Do you forsee a time when the Cardinals could get back together with Ryan? If not, can you see yourself working with Adams in the future?
It beats me. As Ryan himself has proven so many times, never say never!
What can you tell our readers about your 2002 Christmas album, For Christ’s Sake!
That record was a crazy idea by two guys who started a small label. Their big plan was to produce Christmas records on a small budget, and even if they just sold a small number of copies, over a ten-year period, they’d end up making money. Well, it didn’t work out too well. It seems that people put out Christmas records each year because they have a one-year shelf life, and we discovered another weird phenomenon: people really like my record but it never seems to occur to them to give a copy to someone else as a gift. Go figure. It’s a good record, by the way!
Will there be anymore Graboff solo albums in the future?
I’ve been mulling that over. But if there is another one, anyone who plays on it gets paid more than chump change! I called in so many favors from friends that first time!
What are your plans for the rest of the year?
Well next week, I’ll be working with Neal on his next solo record. After that, I’ll be around New York City doing my thing until we head down to Australia and New Zealand for the Gin Wigmore gigs, which will pretty much bring me up to the end of the year.
What are you listening to these days? Are there any artists out there that you recommend?
I’m really into the stuff I just recorded with Sandrine. I got to play lots of guitar on it which I haven’t done much of over the last few years. There are five songs on her MySpace page; three of which I played on: “Possessed”, “Hidden Things” and “I’m Not Afraid”.
What are your favourite albums of all time?
I get asked that a lot so I did this thing on my Facebook page called “Records I Love”. I include a somewhat concise reason why I love a particular record. You should check it out sometime!
Do you buy physical copies of albums, or do you download them?

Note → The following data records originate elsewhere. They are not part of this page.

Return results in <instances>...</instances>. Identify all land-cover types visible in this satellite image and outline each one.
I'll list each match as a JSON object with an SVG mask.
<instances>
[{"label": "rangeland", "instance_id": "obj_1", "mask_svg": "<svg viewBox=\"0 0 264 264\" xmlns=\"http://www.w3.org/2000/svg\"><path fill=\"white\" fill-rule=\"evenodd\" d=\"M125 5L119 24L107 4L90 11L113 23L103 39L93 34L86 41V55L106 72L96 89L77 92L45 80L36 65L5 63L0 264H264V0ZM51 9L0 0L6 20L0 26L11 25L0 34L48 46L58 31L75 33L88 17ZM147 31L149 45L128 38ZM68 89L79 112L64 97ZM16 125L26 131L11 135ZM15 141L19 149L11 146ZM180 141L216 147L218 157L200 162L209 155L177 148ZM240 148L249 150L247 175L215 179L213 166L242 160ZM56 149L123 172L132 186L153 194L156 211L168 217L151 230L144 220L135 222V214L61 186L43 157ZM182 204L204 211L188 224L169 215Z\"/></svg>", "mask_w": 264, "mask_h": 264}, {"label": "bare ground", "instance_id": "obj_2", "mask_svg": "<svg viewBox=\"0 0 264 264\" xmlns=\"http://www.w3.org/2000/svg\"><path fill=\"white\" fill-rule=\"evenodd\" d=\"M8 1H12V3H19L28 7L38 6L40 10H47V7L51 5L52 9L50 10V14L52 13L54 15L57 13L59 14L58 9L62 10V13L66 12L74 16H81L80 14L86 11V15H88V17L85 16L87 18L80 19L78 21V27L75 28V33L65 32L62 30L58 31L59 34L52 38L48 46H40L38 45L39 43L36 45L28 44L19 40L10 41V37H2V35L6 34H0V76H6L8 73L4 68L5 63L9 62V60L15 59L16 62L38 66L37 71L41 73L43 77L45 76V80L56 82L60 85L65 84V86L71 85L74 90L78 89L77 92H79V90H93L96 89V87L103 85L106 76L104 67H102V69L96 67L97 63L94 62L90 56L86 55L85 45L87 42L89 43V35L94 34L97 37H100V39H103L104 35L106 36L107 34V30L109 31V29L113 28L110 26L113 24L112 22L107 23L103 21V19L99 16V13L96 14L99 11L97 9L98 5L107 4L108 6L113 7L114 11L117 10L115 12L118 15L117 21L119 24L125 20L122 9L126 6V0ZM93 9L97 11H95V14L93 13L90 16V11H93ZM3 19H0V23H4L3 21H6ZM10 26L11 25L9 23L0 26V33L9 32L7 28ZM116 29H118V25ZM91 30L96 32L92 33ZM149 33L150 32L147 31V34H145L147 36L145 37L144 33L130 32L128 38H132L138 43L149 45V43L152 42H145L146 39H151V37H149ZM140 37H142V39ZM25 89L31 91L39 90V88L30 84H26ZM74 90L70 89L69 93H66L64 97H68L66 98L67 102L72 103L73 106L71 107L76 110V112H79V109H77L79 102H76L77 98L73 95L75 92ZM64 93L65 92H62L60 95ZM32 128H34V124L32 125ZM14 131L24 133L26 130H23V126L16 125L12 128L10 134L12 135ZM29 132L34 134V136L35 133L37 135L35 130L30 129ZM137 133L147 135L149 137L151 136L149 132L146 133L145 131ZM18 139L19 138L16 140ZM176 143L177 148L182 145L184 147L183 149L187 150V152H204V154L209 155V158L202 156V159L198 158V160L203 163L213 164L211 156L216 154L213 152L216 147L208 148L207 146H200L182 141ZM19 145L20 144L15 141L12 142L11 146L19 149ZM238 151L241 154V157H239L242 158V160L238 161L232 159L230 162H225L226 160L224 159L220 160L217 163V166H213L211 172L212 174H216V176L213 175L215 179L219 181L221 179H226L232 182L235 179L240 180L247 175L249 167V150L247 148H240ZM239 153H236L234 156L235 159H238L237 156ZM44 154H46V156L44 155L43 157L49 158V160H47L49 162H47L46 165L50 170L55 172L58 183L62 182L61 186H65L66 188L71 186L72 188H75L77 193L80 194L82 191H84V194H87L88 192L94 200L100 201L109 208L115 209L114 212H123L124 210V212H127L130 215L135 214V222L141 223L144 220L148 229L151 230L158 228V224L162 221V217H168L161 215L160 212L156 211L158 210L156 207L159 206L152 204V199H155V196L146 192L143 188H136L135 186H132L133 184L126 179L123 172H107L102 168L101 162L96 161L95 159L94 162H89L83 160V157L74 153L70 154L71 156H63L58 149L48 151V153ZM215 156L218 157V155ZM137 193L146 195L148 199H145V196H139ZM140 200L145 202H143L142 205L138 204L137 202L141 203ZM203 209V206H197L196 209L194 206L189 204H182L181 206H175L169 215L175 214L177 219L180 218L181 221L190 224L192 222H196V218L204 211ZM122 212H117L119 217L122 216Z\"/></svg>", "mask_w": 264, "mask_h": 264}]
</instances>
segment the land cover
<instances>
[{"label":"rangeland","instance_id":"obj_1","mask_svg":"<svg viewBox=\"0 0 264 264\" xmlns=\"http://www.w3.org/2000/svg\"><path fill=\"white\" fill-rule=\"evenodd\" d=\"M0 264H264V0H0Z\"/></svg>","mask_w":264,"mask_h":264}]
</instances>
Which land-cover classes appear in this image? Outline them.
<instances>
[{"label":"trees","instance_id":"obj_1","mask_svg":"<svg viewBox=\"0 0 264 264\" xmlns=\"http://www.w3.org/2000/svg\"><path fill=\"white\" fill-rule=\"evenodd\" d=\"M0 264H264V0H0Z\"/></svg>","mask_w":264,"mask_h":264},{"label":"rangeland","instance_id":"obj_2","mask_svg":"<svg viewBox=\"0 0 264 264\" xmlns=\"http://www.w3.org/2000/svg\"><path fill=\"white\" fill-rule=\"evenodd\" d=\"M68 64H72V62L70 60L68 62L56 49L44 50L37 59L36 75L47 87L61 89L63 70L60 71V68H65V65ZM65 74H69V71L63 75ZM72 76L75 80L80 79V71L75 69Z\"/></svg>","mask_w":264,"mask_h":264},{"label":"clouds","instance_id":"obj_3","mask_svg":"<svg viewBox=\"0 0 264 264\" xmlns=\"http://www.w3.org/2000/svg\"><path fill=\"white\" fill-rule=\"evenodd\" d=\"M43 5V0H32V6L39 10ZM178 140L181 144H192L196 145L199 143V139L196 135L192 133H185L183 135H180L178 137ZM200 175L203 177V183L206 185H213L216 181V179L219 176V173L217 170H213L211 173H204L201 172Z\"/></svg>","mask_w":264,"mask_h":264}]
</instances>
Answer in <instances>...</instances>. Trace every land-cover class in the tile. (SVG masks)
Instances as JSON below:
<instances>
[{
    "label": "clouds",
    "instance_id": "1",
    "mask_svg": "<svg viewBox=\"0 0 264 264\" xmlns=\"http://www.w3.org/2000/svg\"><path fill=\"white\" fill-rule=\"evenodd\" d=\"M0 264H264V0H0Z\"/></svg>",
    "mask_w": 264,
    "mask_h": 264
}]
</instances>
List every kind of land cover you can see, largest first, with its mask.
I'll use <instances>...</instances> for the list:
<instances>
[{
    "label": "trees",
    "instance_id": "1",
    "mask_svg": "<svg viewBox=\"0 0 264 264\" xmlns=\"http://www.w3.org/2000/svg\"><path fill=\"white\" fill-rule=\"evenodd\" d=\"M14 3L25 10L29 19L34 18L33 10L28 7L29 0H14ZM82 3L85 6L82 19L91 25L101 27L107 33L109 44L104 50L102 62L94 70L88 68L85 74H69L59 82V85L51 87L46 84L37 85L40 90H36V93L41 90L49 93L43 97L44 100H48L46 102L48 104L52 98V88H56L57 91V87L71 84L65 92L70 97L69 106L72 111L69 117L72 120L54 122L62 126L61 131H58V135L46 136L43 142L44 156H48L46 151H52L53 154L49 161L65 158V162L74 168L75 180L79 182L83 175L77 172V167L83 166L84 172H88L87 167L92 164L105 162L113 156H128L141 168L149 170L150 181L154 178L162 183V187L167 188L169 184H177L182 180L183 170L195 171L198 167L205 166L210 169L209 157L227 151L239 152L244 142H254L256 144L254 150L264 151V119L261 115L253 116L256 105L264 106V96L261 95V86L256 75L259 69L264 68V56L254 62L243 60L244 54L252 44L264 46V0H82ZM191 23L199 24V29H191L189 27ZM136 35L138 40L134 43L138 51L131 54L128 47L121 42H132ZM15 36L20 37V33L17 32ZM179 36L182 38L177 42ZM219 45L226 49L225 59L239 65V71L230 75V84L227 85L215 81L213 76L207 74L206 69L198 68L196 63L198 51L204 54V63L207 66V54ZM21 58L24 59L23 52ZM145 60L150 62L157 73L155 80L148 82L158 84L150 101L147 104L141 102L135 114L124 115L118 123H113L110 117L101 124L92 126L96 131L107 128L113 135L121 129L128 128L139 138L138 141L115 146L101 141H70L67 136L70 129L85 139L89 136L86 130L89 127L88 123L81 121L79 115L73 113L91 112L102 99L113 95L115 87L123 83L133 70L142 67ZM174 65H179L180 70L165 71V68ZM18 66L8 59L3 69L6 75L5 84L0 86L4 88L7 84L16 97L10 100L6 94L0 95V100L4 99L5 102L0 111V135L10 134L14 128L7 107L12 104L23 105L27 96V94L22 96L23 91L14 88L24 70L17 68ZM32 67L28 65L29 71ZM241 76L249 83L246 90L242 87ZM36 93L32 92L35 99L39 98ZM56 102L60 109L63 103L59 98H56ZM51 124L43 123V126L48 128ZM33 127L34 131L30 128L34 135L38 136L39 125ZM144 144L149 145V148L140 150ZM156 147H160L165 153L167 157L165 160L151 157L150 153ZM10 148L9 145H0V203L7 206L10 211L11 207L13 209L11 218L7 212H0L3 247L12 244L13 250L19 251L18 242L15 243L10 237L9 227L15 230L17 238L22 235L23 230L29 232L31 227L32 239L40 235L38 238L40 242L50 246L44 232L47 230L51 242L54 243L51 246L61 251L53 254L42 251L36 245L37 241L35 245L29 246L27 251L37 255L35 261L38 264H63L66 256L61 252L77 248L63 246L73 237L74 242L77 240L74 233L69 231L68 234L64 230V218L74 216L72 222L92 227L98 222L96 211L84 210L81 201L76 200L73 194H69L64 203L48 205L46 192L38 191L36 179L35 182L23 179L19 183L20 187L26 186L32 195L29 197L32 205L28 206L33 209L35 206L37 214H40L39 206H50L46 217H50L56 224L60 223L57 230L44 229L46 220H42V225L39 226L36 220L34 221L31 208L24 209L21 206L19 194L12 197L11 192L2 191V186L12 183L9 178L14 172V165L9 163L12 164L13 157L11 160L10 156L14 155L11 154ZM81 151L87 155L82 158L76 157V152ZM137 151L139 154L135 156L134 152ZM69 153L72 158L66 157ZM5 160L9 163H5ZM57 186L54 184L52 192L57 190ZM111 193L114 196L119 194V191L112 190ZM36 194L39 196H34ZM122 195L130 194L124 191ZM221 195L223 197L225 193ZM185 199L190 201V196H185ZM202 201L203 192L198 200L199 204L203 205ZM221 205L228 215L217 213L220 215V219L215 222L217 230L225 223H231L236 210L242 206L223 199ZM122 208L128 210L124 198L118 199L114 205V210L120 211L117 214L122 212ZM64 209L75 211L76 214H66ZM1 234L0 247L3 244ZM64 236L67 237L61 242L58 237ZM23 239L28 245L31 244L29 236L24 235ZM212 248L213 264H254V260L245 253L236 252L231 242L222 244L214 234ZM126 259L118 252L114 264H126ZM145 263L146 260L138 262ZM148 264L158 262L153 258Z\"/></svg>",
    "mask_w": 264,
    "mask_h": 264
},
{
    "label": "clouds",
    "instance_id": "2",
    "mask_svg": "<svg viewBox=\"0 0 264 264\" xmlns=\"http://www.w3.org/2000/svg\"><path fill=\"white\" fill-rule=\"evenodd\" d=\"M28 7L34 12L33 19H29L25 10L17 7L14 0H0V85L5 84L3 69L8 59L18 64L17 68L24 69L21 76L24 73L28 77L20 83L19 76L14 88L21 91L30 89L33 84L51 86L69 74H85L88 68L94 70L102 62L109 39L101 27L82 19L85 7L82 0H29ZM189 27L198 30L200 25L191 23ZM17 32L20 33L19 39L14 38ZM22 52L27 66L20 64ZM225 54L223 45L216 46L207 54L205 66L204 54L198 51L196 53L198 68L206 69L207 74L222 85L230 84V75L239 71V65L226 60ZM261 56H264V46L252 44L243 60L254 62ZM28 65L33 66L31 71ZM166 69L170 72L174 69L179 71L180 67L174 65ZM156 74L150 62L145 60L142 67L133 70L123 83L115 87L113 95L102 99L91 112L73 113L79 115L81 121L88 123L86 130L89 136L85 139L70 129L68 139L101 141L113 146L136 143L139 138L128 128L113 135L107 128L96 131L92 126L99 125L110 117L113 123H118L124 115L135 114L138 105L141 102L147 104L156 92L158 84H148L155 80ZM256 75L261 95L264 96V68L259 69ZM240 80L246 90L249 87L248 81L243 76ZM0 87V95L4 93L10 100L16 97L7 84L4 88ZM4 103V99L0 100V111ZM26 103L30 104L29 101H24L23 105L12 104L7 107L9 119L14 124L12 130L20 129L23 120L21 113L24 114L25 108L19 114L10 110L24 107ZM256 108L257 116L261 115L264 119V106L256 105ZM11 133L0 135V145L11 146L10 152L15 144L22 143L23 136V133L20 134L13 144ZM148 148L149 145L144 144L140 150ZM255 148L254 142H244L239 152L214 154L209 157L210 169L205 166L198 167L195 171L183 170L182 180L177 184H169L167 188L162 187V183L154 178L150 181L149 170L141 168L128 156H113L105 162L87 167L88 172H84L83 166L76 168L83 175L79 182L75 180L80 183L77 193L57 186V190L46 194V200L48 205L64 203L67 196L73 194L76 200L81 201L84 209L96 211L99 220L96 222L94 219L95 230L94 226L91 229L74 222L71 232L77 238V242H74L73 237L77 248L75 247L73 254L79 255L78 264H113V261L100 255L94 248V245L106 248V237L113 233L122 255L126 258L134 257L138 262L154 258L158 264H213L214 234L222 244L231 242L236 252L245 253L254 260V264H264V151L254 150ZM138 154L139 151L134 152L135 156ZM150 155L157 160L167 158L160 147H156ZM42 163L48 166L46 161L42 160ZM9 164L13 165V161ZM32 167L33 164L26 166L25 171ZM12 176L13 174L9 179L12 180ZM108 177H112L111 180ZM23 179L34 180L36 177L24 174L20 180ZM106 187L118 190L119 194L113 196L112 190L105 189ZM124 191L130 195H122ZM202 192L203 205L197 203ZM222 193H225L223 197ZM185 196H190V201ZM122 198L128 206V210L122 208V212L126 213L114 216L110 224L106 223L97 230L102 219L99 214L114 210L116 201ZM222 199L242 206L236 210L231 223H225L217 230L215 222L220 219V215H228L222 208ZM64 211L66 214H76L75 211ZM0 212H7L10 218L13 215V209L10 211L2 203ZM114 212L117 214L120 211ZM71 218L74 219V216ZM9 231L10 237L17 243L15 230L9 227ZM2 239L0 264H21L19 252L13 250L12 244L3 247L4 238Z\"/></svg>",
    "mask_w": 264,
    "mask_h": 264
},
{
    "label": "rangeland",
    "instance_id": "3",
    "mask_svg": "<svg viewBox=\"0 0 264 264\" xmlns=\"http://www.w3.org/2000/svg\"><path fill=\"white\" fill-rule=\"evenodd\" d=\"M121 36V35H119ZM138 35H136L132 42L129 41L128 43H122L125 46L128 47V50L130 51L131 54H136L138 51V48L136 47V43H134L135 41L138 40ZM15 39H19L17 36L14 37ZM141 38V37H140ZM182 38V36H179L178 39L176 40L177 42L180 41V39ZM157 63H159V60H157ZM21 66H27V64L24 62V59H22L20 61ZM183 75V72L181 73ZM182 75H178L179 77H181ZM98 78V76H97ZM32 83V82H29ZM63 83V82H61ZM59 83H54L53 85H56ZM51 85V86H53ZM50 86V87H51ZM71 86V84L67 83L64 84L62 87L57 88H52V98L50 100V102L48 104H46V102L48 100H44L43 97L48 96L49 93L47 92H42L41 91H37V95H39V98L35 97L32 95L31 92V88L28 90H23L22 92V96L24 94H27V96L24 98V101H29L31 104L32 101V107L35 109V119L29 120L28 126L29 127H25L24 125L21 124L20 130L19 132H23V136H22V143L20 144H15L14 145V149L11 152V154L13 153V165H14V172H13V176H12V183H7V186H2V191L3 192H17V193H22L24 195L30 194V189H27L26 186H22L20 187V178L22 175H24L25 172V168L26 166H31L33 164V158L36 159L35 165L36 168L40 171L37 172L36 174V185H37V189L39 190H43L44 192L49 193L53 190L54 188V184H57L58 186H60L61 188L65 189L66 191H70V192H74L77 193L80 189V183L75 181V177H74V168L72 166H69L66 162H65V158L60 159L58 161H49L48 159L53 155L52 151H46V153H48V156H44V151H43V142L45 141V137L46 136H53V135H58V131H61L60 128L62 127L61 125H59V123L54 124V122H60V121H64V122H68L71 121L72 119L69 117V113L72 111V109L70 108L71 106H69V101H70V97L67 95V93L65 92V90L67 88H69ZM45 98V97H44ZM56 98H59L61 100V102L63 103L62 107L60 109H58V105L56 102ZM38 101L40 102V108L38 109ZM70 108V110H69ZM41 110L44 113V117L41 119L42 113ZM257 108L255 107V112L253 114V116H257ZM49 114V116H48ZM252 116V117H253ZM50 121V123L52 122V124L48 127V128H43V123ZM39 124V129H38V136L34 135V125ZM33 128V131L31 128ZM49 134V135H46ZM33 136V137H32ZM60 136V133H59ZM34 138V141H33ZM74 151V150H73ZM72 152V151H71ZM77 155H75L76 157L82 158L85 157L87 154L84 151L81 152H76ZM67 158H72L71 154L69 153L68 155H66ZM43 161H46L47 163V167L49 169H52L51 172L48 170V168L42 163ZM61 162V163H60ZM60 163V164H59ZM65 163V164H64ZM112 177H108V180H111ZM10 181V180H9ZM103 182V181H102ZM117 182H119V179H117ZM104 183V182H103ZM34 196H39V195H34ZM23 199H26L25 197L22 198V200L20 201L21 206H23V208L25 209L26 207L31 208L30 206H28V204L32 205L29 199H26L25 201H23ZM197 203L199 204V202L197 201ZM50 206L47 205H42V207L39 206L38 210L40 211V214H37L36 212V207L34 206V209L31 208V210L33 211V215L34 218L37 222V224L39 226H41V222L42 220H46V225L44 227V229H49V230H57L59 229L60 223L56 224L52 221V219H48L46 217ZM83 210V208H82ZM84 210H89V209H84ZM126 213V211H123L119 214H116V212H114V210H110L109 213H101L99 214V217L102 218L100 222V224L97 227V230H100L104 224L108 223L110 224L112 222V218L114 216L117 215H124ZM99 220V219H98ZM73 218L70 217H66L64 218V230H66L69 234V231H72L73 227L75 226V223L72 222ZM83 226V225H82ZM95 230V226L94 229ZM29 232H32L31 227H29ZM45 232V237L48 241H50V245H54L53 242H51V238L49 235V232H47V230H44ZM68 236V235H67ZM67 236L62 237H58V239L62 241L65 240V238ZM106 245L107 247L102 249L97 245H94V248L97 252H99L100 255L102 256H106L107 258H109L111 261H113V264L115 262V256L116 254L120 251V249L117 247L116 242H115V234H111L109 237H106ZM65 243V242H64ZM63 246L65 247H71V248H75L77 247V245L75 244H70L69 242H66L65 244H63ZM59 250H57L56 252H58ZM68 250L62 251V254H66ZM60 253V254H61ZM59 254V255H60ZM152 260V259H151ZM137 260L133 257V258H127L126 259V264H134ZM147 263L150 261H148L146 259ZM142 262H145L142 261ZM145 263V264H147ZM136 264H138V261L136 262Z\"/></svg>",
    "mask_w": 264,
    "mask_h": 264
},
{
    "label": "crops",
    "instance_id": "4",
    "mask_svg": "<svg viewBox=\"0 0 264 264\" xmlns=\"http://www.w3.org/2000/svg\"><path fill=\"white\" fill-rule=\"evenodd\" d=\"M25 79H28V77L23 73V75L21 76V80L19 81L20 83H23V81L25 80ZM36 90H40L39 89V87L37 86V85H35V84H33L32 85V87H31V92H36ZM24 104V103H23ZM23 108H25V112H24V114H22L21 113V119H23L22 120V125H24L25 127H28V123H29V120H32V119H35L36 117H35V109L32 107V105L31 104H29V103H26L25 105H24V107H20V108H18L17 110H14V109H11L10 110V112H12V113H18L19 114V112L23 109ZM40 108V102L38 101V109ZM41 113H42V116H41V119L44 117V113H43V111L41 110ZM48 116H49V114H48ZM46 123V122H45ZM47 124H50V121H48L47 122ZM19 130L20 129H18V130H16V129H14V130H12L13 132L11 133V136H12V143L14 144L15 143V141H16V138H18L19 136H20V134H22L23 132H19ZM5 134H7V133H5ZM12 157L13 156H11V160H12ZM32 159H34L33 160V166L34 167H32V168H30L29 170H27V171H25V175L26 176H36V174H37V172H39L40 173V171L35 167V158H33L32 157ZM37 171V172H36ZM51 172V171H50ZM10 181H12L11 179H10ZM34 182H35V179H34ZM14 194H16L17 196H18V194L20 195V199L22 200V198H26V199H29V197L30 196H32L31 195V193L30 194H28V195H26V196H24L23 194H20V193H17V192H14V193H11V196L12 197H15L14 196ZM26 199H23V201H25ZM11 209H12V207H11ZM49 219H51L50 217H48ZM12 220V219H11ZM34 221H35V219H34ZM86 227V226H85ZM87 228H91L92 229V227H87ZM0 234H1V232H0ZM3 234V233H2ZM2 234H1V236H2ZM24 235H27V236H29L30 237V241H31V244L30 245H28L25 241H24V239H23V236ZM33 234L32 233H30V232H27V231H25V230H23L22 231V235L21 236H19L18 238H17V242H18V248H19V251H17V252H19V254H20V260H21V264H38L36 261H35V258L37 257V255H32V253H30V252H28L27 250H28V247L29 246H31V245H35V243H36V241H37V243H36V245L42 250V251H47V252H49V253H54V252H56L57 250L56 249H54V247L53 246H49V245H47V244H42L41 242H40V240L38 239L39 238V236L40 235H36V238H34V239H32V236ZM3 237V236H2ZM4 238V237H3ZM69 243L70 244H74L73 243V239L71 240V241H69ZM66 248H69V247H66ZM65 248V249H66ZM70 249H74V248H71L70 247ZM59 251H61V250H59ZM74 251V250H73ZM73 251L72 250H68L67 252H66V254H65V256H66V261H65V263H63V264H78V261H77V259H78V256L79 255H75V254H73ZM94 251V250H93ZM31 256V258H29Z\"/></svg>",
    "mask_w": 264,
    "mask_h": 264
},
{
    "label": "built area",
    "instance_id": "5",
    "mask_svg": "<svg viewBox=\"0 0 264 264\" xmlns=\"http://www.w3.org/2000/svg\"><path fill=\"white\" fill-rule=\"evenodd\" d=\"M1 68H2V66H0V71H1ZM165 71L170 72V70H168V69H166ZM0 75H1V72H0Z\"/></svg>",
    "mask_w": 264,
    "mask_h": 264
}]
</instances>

Buy copies! I never download records. For starters, I hate the sound of MP3s and I also like to hold the package, look at the pictures and read the credits. Strictly old school.
What’s your personal take on the current state of the music industry?
I have no idea how to respond to this question! I just like the idea that a musician can make a living doing what they do like any other person who performs a service – if you want to call it a “service”. We don’t like paying the guy to install our cable modem, but we do it. But then we don’t think twice about downloading someone’s music for free. We have to pay our rent too!
Who would you put in your supergroup?
Brad Pemberton, Neal Casal and Chris Feinstein.
Finally, what do you consider to be the high-points in your career thus far?
Writing a check for my rent without having to balance my check-book first! Seriously – well that was kinda’ serious – I like to think that the high point is the next time the phone rings. I’ve had so many great things happen, but I have to be honest, I’ve worked really hard at what I do. Luck only comes into it by getting opportunities – or a break – or whatever you want to call it. But you have to have your shit together so when the moment comes, you’re ready to throw down. Peace, over and out!